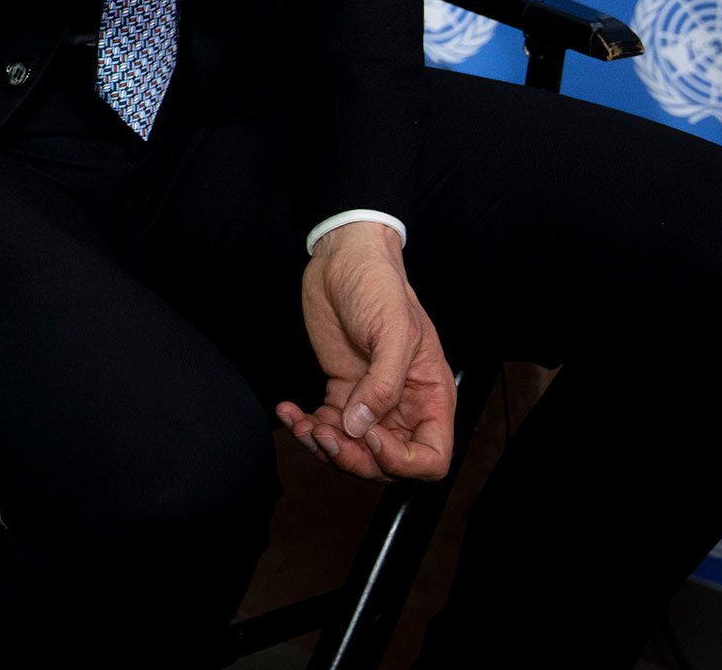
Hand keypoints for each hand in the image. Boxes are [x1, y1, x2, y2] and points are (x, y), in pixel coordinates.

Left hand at [274, 223, 454, 482]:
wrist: (343, 258)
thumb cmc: (380, 285)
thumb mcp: (393, 331)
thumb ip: (382, 384)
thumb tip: (360, 426)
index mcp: (430, 396)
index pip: (431, 457)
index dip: (402, 462)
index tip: (371, 438)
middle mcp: (403, 405)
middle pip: (385, 462)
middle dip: (354, 458)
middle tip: (326, 434)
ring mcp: (370, 401)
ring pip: (352, 449)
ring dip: (324, 447)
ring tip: (303, 425)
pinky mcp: (341, 392)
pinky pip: (327, 426)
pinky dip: (306, 427)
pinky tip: (290, 411)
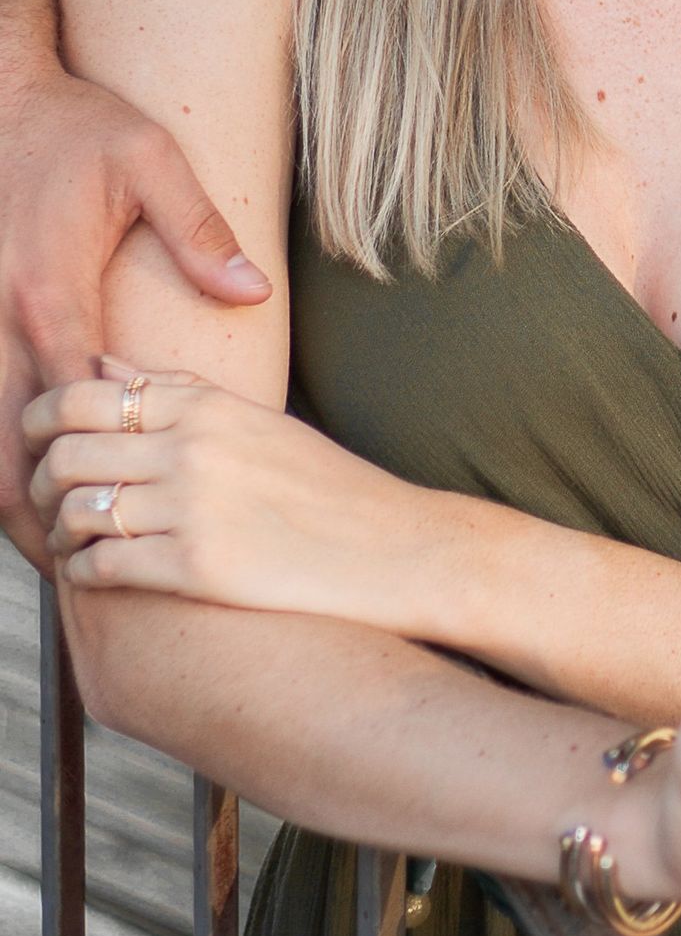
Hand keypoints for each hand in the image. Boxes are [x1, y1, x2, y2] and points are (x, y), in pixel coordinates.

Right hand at [0, 0, 268, 568]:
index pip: (74, 409)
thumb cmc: (79, 126)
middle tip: (80, 571)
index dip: (96, 473)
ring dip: (9, 490)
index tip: (128, 523)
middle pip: (9, 445)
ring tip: (54, 549)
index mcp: (52, 293)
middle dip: (38, 512)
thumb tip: (252, 293)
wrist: (2, 96)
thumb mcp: (151, 159)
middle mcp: (3, 322)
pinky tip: (22, 481)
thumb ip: (200, 230)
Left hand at [26, 362, 426, 626]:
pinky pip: (102, 564)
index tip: (37, 441)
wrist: (388, 546)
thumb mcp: (254, 420)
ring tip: (69, 537)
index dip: (39, 419)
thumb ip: (178, 390)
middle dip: (37, 477)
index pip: (83, 396)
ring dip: (57, 528)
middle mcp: (192, 449)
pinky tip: (95, 571)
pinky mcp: (196, 566)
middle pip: (65, 451)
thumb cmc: (323, 485)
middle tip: (44, 495)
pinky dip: (82, 570)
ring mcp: (193, 508)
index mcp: (206, 406)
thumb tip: (101, 363)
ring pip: (75, 509)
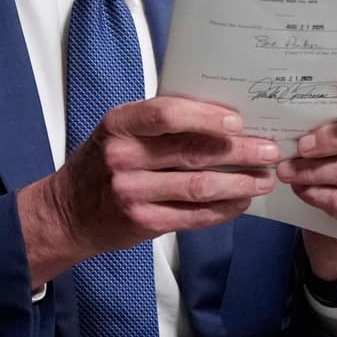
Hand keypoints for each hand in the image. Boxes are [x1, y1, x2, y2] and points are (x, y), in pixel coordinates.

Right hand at [17, 97, 278, 286]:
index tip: (239, 120)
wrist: (67, 212)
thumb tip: (222, 116)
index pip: (167, 114)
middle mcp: (123, 157)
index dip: (206, 116)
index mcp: (119, 124)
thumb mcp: (119, 131)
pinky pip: (193, 216)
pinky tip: (242, 202)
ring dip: (239, 183)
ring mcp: (132, 193)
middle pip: (193, 152)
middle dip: (239, 151)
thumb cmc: (102, 162)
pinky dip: (223, 210)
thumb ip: (158, 122)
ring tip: (265, 179)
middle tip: (270, 151)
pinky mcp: (143, 222)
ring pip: (199, 187)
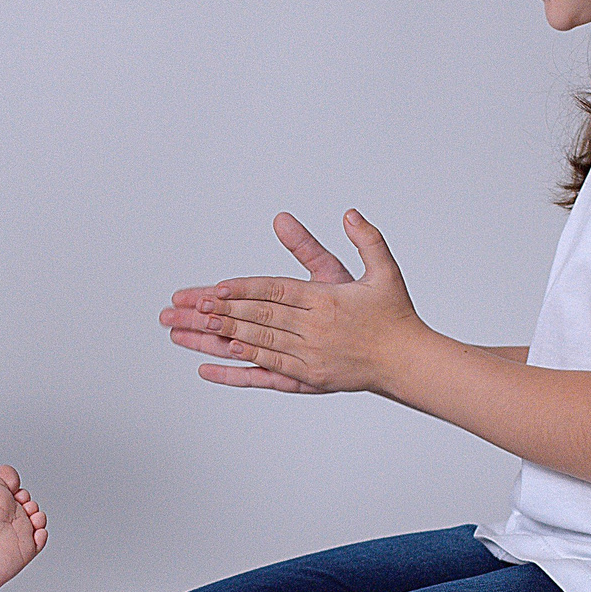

::::

Exercise details :: From the first line above to the last, reproduce the records exactly but without the pictures.

Response area ::
Hand keypoints for each hand in the image. Boxes are [x1, y1, x2, y2] and points are (x, y), in pixel coordinates.

Left hand at [274, 223, 454, 482]:
wrist: (343, 258)
thumb cmc: (380, 285)
thumb mcp: (393, 331)
thumb ip: (382, 384)
thumb tip: (360, 426)
index mcp: (430, 396)
index pip: (431, 457)
index dip: (402, 462)
index tip: (371, 438)
middle mcp: (403, 405)
middle pip: (385, 462)
middle dip: (354, 458)
middle tip: (326, 434)
ring mcp: (370, 401)
ring pip: (352, 449)
ring dip: (324, 447)
ring tip: (303, 425)
pinky mcp: (341, 392)
pinky pip: (327, 426)
pinky dip: (306, 427)
pinky tip: (290, 411)
Hand keypoints for each hand in the image. Boxes are [x1, y1, x2, y2] and points are (x, y), in pixel coordinates.

Right hand at [0, 0, 268, 568]:
index pip: (74, 409)
thumb cmc: (79, 126)
middle tip: (80, 571)
index dip: (96, 473)
ring dip: (9, 490)
index tip: (128, 523)
middle pip: (9, 445)
ring tip: (54, 549)
index mcp: (52, 293)
middle dip: (38, 512)
thumb tip: (252, 293)
wrist: (2, 96)
thumb mcp: (151, 159)
middle mcp: (3, 322)
pinky tip: (22, 481)
thumb ip: (200, 230)
Left hand at [26, 362, 426, 626]:
pinky pip: (102, 564)
index tip: (37, 441)
wrist: (388, 546)
thumb mcp: (254, 420)
ring tip: (69, 537)
index dip: (39, 419)
thumb ip: (178, 390)
middle dip: (37, 477)
index pip: (83, 396)
ring dip: (57, 528)
middle mcp: (192, 449)
pinky tip: (95, 571)
pinky mcp: (196, 566)
middle pip: (65, 451)
thumb cmc: (323, 485)
middle tip: (44, 495)
pinky dip: (82, 570)
ring mcp: (193, 508)
index mcp: (206, 406)
thumb tip: (101, 363)
ring pip: (75, 509)
Hand keypoints for each hand in the image. Boxes are [x1, y1, x2, y2] and points are (x, y), in pixel coordinates.

Right hand at [17, 97, 278, 286]:
index tip: (239, 120)
wrist: (67, 212)
thumb tip: (222, 116)
index pip: (167, 114)
middle mcp: (123, 157)
index dip: (206, 116)
index mcp: (119, 124)
thumb mcp: (119, 131)
pinky pip: (193, 216)
pinky tip: (242, 202)
ring dip: (239, 183)
ring mcp: (132, 193)
middle pip: (193, 152)
middle dip: (239, 151)
thumb cmc: (102, 162)
pinky dip: (223, 210)
thumb ip: (158, 122)
ring tip: (265, 179)
middle tip: (270, 151)
pinky mcp: (143, 222)
ring pip: (199, 187)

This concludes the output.